→ **Quoted text**
I distinctly recall buying Conan the Adventurer (for all of 60 cents… but remember, that was five comics, which might well have been a month’s buying for me) in one of the stores where I bought my comics.
I think for some reason that it was the late summer, though. Conan the Warrior and Conan the Usurper came out in 1967, and I know I bought them and the succeeding titles as quickly as they came out. Just wish I could remember for sure if it was the early summer of ’66 when I got started. (I know it was no later than 1967, that’s for sure.) God, were they great!
What red-blooded 12-year-old could have stopped reading "The People of the Black Circle" after this opening paragraph?!

→ **Objective 1**
In the passage about Conan, which two titles came out in 1967?
→ **Objective 2**
Retype the section of the Conan passage starting with "I distinctly recall" and going on through "were they great!".
→ **Objective 3**
Put this sentence from the Conan passage into Spanish: "I think for some reason that it was the late summer, though."

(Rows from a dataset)
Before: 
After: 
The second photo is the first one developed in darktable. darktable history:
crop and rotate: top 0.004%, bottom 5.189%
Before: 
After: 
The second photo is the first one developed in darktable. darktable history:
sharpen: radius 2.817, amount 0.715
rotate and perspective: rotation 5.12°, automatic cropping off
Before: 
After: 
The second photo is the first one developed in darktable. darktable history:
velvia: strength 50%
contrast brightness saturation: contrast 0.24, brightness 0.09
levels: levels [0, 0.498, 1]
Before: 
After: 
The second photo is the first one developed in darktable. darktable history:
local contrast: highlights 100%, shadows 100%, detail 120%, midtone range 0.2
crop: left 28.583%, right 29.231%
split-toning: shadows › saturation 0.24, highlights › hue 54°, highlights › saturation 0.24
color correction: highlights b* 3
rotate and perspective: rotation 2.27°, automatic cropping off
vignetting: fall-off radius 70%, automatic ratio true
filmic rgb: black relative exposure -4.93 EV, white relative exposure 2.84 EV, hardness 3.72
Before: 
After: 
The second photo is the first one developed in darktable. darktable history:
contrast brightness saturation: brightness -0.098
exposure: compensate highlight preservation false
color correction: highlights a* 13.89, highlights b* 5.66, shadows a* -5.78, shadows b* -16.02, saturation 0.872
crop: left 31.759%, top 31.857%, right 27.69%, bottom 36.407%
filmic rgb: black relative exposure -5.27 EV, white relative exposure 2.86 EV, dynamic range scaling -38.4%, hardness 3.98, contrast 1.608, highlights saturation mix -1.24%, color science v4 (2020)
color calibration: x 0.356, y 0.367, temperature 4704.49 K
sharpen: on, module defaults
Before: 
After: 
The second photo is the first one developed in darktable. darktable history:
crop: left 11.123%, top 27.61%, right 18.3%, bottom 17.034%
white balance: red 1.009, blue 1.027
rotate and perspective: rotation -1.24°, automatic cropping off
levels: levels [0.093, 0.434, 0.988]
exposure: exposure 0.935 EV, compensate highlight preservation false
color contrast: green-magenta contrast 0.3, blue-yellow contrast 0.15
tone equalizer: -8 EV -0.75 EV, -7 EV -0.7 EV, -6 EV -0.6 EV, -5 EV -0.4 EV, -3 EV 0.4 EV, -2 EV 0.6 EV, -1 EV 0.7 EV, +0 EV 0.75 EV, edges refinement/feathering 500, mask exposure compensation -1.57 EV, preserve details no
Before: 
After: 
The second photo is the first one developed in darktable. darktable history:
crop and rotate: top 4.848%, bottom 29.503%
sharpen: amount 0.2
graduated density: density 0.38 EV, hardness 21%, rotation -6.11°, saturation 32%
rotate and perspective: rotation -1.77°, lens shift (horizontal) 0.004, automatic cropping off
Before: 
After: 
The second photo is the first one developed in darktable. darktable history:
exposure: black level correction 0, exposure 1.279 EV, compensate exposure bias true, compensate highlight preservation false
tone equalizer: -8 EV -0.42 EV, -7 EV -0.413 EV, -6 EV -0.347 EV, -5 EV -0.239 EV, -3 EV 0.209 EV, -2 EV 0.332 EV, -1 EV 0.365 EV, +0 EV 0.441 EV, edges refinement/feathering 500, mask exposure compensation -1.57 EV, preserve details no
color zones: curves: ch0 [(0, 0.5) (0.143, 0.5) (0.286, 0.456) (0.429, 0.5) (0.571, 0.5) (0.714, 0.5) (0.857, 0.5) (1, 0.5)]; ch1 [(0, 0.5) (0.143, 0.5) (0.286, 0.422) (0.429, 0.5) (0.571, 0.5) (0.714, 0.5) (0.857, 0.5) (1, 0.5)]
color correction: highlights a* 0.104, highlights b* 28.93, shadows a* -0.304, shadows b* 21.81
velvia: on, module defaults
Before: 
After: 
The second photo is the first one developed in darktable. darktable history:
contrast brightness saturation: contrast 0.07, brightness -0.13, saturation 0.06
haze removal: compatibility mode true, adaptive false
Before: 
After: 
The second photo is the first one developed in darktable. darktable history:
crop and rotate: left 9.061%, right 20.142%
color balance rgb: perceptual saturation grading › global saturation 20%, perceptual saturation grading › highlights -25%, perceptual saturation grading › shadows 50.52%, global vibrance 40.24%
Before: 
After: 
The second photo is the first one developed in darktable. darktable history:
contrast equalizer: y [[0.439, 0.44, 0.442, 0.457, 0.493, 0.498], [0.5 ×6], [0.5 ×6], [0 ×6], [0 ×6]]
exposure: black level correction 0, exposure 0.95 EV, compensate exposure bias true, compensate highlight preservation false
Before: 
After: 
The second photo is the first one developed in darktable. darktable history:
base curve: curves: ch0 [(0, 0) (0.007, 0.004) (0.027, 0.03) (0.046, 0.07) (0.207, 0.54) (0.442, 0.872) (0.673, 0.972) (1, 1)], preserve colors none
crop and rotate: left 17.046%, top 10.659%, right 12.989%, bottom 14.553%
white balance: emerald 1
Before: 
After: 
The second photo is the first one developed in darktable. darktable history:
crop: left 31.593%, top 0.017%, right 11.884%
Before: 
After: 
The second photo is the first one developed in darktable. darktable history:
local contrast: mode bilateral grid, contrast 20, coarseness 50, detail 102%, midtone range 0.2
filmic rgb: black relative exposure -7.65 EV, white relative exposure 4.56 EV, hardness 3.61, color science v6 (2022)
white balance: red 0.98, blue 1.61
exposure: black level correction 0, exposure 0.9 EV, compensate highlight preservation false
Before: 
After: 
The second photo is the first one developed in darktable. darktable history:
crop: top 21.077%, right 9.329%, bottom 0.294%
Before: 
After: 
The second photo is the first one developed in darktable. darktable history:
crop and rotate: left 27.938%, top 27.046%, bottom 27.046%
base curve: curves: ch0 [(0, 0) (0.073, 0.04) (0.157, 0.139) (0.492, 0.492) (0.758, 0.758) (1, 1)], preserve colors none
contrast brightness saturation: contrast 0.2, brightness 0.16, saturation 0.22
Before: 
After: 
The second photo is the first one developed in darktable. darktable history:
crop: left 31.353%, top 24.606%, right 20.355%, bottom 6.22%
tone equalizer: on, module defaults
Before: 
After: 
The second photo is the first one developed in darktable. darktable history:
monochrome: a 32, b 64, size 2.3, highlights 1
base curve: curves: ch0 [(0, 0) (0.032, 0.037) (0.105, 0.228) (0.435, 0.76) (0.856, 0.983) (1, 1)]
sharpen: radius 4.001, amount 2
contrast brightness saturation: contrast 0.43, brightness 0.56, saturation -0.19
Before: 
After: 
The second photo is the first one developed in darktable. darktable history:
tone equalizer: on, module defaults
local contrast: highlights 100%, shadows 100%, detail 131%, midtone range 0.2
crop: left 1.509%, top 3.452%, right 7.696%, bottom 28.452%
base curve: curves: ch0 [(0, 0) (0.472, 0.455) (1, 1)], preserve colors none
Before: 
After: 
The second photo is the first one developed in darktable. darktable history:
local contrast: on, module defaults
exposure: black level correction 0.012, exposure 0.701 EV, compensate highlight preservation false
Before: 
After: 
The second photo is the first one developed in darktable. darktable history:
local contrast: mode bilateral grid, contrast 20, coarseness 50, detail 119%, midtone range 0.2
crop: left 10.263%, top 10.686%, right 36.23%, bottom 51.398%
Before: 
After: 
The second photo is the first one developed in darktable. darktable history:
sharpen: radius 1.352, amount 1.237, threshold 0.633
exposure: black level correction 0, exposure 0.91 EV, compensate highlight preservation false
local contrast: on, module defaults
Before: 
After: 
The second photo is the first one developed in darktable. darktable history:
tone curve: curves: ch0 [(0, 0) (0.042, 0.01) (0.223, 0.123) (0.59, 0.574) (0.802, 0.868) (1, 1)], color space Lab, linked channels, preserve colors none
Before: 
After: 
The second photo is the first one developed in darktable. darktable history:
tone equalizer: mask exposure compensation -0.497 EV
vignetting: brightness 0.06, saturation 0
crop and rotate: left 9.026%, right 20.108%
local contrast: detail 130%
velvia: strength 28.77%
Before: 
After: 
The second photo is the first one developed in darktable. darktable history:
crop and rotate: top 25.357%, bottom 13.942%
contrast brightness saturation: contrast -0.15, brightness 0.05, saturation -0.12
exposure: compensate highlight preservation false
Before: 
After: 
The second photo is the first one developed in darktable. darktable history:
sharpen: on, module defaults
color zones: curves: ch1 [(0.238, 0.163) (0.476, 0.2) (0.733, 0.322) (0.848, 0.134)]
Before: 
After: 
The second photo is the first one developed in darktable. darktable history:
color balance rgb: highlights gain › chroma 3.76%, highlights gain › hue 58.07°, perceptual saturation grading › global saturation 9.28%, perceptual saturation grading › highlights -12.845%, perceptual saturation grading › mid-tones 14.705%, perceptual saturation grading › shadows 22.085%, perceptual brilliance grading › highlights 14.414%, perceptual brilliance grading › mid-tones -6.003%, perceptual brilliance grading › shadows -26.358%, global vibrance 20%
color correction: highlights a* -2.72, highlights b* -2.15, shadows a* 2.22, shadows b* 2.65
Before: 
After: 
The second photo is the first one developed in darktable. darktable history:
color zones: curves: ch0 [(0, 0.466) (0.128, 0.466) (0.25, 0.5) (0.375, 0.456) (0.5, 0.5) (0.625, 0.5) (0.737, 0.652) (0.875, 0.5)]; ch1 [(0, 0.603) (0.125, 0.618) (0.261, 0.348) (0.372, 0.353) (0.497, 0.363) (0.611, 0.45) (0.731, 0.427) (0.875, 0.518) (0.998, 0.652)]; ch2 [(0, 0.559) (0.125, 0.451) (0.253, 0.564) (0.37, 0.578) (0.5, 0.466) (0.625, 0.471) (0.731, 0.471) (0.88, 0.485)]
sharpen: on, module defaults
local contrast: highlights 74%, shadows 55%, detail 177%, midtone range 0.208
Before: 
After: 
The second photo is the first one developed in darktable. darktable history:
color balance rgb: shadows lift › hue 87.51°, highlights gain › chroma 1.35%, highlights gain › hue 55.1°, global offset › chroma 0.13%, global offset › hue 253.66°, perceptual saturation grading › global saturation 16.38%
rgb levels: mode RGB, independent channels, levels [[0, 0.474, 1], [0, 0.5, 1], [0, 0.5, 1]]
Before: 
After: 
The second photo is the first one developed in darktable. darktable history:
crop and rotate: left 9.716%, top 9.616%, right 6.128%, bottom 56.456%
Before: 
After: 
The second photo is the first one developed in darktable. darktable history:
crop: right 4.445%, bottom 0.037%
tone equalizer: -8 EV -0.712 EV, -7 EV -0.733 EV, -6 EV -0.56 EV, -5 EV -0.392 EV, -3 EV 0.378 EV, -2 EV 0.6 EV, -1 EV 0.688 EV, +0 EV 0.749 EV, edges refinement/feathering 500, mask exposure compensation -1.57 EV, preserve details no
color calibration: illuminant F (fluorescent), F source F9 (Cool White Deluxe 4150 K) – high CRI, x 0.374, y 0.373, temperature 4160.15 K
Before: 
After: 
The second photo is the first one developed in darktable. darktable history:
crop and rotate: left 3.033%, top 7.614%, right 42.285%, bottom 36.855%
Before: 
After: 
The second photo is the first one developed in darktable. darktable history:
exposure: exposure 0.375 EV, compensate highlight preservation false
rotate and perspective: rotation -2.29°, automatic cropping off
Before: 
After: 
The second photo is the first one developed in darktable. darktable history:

→ **Full solution 1**
Conan the Warrior and Conan the Usurper.

→ **Full solution 2**
I distinctly recall buying Conan the Adventurer (for all of 60 cents… but remember, that was five comics, which might well have been a month’s buying for me) in one of the stores where I bought my comics.
I think for some reason that it was the late summer, though. Conan the Warrior and Conan the Usurper came out in 1967, and I know I bought them and the succeeding titles as quickly as they came out. Just wish I could remember for sure if it was the early summer of ’66 when I got started. (I know it was no later than 1967, that’s for sure.) God, were they great!

→ **Full solution 3**
Sin embargo, por alguna razón creo que fue a finales del verano.